Drowning in plastic
You’ve probably been to a supermarket that has stopped using plastic bags, and a restaurant that no longer uses plastic cups or provides straws with your drink order (or has replaced plastic straws with paper ones). Chances are, the local government of the city or municipality where those establishments are located have banned the use of plastic bags and plastic cups and drinking straws, and for good reason.
Think of this: The average plastic bag will take 10-20 years to decompose, while a plastic drinking straw will stay around for up to 200 years. Plastic water bottles will take 450 years, plastic caps and lids 450-1,000 years, and plastic fishing lines 600 years to break down into their basic elements. In short, these items will persist in our environment, and unless properly disposed of and confined, would eventually find their way into our oceans and spread all over the earth—and they already have.
The world now produces an estimated 380 million tons of plastic every year. Data cited in a recent Economist article indicate that from the 1950s to the present, an estimated 6.3 billion tons of plastic have been produced worldwide. Of this, an estimated 9 percent has been recycled and another 12 percent burned. The rest, some 5 billion tons, have been dumped in landfills or have found their way into the natural environment. These could occupy a landfill 70 meters deep covering 57 square kilometers, or the size of Manhattan in New York. With current trends, it’s projected that there will be more plastics than fish in the world’s waters by 2050, based on weight.
The beautifully photographed film “A Plastic Ocean” starkly documents how bad the accumulation of plastic waste in the oceans has become. From plastic bags, bottles, bottle caps and cotton buds to fishing lines and nets, these wastes just stay on and on, polluting the ocean waters in practically every part of the globe.
Worse, plastic debris has harmed living organisms, externally or internally. Marine animals such as dolphins and sea turtles get entangled in plastic objects like discarded fishing nets or plastic ropes. The same marine animals, along with seabirds, ingest all forms of plastic debris into their stomachs, mistaking it for food. Studies indicate that plastic debris may be found in the stomachs of 9 in every 10 seabirds, and decomposed bodies of such birds with stomachs filled with plastic waste have been found in the remotest islands in the oceans. Among the saddest images in the film is that of grounded seabirds struggling and dying from the plastic weighing down their guts.

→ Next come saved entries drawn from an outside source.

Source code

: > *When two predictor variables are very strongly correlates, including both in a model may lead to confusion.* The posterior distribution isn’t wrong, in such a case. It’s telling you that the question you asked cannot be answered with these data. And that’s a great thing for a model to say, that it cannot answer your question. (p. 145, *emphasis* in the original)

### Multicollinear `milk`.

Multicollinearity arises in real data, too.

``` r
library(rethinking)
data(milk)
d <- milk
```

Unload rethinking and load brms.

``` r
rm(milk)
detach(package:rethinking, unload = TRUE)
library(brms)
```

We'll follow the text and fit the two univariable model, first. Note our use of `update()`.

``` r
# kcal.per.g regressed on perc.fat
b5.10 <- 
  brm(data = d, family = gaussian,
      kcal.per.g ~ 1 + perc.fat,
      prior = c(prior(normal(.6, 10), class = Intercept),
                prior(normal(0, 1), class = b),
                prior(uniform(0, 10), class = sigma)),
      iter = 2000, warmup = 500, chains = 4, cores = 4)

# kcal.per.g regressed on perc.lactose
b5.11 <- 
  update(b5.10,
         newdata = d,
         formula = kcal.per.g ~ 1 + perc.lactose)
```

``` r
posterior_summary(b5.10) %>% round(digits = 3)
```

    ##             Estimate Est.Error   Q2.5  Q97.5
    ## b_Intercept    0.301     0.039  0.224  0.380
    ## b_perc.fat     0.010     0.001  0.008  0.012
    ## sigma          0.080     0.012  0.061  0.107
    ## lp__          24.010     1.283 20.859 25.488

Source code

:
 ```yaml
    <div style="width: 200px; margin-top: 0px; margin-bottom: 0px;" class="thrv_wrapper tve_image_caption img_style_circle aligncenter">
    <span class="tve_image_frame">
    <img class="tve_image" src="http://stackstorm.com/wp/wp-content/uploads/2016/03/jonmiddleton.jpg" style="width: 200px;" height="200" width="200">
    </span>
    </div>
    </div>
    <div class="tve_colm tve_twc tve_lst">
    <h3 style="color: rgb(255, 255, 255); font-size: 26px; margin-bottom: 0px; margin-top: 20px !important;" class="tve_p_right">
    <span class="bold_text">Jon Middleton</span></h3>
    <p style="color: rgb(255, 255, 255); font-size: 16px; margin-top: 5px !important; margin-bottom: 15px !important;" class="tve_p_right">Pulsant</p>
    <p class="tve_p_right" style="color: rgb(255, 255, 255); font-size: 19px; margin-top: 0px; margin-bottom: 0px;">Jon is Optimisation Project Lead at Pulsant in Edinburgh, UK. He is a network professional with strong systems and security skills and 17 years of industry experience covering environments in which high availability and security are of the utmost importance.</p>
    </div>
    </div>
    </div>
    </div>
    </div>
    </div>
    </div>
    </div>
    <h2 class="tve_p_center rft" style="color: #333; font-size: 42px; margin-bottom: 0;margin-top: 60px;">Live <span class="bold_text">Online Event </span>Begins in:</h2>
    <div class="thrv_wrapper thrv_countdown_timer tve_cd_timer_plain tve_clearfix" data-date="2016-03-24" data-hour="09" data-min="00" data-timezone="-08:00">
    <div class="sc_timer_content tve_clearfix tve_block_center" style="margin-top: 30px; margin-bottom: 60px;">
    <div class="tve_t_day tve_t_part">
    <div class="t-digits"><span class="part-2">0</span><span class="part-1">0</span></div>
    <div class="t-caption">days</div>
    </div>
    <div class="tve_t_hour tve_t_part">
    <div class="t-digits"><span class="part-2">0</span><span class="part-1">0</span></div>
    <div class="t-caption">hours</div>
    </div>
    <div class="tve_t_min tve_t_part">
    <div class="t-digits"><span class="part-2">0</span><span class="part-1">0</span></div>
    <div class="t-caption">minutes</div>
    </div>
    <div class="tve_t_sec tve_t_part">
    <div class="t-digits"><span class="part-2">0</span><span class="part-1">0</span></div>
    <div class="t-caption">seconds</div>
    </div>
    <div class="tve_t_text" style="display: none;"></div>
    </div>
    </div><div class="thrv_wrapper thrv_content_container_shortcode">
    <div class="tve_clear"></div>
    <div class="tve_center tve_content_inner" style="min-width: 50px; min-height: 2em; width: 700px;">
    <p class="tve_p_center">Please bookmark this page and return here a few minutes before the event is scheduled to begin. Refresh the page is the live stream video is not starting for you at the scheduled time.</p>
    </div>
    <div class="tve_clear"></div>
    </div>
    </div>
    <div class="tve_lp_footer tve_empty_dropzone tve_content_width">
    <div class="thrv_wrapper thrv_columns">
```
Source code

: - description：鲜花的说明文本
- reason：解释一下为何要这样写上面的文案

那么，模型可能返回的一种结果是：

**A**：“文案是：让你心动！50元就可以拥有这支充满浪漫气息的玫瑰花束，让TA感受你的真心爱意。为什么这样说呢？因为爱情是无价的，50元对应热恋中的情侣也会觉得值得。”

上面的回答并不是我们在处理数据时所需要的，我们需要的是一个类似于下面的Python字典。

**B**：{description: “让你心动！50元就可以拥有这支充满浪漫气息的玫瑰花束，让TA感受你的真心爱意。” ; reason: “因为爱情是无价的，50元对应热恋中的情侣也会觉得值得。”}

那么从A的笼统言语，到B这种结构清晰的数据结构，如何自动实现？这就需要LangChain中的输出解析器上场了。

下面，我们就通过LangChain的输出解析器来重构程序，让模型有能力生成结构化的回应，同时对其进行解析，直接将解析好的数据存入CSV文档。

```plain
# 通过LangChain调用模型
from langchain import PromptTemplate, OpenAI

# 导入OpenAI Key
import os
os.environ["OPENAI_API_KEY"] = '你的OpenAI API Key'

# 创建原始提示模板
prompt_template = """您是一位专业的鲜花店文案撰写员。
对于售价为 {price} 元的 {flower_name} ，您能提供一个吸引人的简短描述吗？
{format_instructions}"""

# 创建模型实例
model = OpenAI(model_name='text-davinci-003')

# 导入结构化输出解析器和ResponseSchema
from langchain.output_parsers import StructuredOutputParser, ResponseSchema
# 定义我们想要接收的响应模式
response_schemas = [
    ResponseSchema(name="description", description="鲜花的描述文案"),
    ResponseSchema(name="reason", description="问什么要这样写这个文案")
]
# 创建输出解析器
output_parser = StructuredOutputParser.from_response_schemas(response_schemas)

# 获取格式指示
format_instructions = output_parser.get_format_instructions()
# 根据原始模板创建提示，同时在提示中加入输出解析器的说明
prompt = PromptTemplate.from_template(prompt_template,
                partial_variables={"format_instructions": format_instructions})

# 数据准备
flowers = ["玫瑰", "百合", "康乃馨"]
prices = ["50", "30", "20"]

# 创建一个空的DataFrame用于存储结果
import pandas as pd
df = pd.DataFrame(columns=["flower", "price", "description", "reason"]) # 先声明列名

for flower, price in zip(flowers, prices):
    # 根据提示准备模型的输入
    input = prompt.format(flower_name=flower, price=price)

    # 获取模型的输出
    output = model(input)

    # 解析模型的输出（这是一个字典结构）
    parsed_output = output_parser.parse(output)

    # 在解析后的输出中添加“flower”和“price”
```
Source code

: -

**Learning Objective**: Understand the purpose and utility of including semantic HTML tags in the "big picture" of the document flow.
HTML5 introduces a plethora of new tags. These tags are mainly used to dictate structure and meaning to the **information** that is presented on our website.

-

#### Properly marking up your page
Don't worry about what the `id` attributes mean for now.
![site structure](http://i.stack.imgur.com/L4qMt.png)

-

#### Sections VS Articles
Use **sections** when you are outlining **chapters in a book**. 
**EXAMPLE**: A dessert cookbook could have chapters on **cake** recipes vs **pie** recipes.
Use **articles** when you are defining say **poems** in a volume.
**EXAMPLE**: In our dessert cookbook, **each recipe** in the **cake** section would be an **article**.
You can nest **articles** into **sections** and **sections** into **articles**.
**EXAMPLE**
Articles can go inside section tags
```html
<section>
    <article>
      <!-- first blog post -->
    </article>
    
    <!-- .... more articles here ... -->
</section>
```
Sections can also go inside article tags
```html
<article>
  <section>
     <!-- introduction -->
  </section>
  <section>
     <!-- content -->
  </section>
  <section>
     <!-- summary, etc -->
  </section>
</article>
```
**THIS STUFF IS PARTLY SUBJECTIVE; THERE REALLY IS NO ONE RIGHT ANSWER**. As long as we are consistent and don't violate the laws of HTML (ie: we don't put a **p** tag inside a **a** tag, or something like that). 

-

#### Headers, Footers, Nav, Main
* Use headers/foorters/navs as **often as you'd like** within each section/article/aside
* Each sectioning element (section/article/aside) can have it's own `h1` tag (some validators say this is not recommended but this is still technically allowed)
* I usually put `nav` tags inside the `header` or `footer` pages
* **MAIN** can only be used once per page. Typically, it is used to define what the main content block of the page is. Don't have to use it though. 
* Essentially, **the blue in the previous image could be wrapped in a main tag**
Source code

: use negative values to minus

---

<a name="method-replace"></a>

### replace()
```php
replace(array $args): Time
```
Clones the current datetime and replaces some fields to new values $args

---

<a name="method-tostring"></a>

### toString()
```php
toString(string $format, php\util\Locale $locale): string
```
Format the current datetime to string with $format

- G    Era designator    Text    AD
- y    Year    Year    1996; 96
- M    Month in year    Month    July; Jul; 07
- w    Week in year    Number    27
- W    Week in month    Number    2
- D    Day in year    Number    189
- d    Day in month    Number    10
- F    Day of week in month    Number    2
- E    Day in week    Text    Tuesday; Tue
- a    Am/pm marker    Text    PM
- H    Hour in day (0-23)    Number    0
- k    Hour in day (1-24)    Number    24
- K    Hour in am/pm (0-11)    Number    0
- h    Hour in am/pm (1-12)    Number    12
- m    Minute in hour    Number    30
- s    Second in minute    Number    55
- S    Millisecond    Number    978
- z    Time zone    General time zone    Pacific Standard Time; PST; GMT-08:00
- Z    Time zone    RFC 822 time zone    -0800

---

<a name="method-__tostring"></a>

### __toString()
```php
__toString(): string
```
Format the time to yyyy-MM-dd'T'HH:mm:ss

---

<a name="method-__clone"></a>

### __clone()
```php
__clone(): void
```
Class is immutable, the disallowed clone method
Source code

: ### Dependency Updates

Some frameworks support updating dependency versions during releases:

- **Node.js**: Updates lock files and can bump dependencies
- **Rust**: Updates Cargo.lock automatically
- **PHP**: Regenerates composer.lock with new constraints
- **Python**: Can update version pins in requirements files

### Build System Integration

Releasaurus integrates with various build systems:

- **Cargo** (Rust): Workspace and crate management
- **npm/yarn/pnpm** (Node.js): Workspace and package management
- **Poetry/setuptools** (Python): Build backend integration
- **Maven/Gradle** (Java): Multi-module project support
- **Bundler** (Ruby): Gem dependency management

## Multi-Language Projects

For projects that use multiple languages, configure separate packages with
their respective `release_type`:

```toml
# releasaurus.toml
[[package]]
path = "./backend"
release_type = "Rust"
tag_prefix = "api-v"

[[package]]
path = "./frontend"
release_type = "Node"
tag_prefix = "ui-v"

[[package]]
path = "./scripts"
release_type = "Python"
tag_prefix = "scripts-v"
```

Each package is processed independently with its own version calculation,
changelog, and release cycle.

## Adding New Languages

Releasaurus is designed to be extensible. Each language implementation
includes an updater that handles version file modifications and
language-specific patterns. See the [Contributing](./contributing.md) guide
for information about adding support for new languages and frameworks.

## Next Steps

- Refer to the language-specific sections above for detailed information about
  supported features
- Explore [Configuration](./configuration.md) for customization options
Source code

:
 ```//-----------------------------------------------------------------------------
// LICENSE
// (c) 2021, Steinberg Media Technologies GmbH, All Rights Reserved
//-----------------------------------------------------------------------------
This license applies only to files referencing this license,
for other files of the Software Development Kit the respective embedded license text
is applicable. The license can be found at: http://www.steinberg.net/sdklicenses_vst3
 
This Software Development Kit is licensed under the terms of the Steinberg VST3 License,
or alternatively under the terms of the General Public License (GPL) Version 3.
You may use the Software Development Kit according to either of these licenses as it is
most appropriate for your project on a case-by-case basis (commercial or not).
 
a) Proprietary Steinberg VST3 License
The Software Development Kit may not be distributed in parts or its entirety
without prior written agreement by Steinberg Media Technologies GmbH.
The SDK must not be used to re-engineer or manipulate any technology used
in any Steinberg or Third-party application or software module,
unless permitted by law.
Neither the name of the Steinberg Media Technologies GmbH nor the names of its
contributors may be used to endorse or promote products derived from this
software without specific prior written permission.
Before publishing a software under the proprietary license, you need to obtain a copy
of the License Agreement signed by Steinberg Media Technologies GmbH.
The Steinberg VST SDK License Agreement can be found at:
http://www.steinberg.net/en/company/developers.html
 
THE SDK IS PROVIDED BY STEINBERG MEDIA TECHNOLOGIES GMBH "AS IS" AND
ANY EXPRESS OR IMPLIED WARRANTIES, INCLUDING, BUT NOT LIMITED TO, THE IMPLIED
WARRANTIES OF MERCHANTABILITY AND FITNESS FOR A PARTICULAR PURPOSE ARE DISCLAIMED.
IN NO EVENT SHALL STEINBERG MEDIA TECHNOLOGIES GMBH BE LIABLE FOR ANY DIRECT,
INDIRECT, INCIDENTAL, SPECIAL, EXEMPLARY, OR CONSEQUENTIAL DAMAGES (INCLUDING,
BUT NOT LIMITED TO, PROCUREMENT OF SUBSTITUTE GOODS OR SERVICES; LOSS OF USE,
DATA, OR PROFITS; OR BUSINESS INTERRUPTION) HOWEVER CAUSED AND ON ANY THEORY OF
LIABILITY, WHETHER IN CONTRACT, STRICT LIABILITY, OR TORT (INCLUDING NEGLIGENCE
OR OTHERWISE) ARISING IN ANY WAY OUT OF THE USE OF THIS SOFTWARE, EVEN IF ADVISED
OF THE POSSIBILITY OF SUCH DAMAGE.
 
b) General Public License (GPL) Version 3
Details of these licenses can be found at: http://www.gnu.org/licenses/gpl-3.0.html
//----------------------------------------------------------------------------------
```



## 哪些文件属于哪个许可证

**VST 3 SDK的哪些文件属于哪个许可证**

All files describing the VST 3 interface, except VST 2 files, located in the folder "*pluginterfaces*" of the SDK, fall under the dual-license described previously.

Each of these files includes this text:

The effect on humans is more insidious. Through time, plastics degrade, but not decompose, splitting up into smaller and smaller pieces, leading to tiny particles known as microplastics. Much of these are directly toxic in themselves, containing chemicals such as diethylhexyl phthalate, a toxic carcinogen, along with lead, cadmium and mercury. These have been documented to lead to increased incidence of cancer, immune disorders and birth defects.
Toxic or not, these particles tend to absorb or adsorb persistent organic pollutants in the waters, including toxic chemicals from pesticides. One study estimated that there are more than 5 trillion plastic pieces, ranging from micro to macroplastics, floating in the seas. When ingested by fish and other marine life consumed as food by humans, the microplastics end up in our own bodies, and have been documented to cause the above-mentioned illnesses through disruption of various hormonal mechanisms, among others.
A sobering fact is that the Philippines is identified among the top five sources worldwide of plastic pollution in the oceans, sharing that dubious distinction with China, Indonesia, Thailand and Vietnam. Being among the most populous nations, we also have a notoriously weak solid waste management system. Banning the use of single-use plastics, which we use only for a few minutes but stay around for many lifetimes, is a small but important step. We have a serious responsibility to the rest of humanity and the earth to do much more, if we are to save ourselves from drowning in plastic.